阅读材料 -
************

操作场景

通过执行该操作，您可以创建VPN，以便在您的数据中心与天翼云VPC之间建立一条保密而安全的通信隧道。

前提条件

• 请确认虚拟私有云VPC已经创建完成。
• 请确认虚拟私有云VPC的安全组规则已经配置，ECS通信正常。

操作步骤

1. 登录管理控制台。
2. 在管理控制台上方选择区域和项目。
3. 在系统首页，单击“网络 > 虚拟专用网络”。
4. 在“虚拟专用网络”界面，单击“购买VPN”。
5. 根据界面提示配置参数，并单击“立即购买”。
6. 提交申请。
   创建成功后云为该IPsec VPN分配一个公网出口IP地址。该地址为VPN页面中，已创建的VPN的本端网关地址。在您自己数据中心配置对端隧道时，远端网关需要配置为该IP地址。
7. 因为隧道的对称性，还需要在您自己数据中心的路由器或者防火墙上进行IPsec VPN隧道配置。

                    
说明
                    
IKE策略指定了IPsec 隧道在协商阶段的加密和认证算法，IPsec策略指定了IPsec在数据传输阶段所使用的协议，加密以及认证算法；这些参数在VPC上的VPN和您数据中心的VPN中需要进行相同的配置，否则会导致VPN无法建立连接。
以下算法安全性较低，请慎用：
认证算法：SHA1、MD5。
加密算法：3DES。
DH算法：Group 1、Group 2、Group 5。


                    
                  
                  

配置对端设备

配置对端设备可参见以下示例，帮助您配置本地的VPN设备，实现您本地网络与天翼云VPC子网的互联互通。

示例：HUAWEI USG6600配置

本章节以Huawei USG6600系列V100R001C30SPC300版本的防火墙的配置过程为例进行说明。

假设数据中心的子网为192.168.3.0/24和192.168.4.0/24，VPC下的子网为192.168.1.0/24和192.168.2.0/24，VPC上IPsec隧道的出口公网IP为1.1.1.1（从VPC上IPsec VPN的本端网关参数上获取）。

配置步骤

1. 登录防火墙设备的命令行配置界面。

2. 查看防火墙版本信息。

   display version

   17:20:502017/03/09

   Huawei Versatile Security Platform Software

   Software Version: USG6600 V100R001C30SPC300(VRP (R) Software, Version 5.30)

3. 创建ACL并绑定到对应的vpn-instance。

   acl number 3065 vpn-instance vpn64

   rule 1 permit ip source 192.168.3.0 0.0.0.255 destination 192.168.1.0 0.0.0.255

   rule 2 permit ip source 192.168.3.0 0.0.0.255 destination 192.168.2.0 0.0.0.255

   rule 3 permit ip source 192.168.4.0 0.0.0.255 destination 192.168.1.0 0.0.0.255

   rule 4 permit ip source 192.168.4.0 0.0.0.255 destination 192.168.2.0 0.0.0.255

   q

4. 创建ike proposal。

   ike proposal 64

   dh group5

   authentication-algorithm sha1

   integrity-algorithm hmac-sha2-256

   sa duration 3600

   q

5. 创建ike peer，并引用之前创建的ike proposal，其中对端IP地址是1.1.1.1。

************

记录摘录 -
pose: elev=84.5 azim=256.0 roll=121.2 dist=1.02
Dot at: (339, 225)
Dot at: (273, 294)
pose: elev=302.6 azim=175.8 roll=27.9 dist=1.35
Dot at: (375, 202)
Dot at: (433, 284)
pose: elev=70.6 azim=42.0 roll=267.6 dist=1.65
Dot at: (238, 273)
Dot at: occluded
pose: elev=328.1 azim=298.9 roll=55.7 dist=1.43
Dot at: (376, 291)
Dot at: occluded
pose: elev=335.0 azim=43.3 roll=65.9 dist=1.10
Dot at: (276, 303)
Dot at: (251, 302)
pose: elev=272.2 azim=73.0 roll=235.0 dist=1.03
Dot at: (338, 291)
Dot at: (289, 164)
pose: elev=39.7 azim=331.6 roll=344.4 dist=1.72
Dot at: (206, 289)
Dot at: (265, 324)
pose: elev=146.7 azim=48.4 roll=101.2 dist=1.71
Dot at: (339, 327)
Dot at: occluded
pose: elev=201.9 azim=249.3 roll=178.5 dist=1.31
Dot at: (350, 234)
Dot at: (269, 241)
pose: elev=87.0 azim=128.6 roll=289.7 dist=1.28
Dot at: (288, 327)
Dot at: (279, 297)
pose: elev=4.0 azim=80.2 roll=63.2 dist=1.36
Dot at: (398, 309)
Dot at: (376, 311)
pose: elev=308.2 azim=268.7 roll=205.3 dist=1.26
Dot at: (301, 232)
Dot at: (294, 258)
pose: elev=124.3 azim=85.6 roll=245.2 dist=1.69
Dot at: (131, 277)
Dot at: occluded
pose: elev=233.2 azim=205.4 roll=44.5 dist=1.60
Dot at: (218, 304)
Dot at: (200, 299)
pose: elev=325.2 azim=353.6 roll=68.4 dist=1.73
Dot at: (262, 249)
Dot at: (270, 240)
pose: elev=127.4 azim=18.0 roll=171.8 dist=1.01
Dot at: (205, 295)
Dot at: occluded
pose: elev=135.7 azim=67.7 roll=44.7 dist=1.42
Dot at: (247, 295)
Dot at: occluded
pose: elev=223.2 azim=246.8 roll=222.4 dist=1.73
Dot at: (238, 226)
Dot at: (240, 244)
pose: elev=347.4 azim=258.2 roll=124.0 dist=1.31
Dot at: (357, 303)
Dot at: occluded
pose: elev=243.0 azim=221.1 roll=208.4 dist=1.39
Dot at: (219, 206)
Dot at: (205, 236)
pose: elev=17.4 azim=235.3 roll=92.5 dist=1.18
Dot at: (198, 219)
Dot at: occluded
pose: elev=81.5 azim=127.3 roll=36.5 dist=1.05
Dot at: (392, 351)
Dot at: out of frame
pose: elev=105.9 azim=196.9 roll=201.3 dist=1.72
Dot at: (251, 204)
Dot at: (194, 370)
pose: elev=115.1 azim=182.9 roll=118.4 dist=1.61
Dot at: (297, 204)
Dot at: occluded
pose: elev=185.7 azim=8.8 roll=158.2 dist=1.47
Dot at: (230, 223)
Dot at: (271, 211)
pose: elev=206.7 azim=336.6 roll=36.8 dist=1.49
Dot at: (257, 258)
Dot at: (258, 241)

************

题目要求 - 阅读材料中列出的安全性较低、需慎用的加密算法是哪一种？ 作答时无需用到上述记录。

参考答案 - 3DES。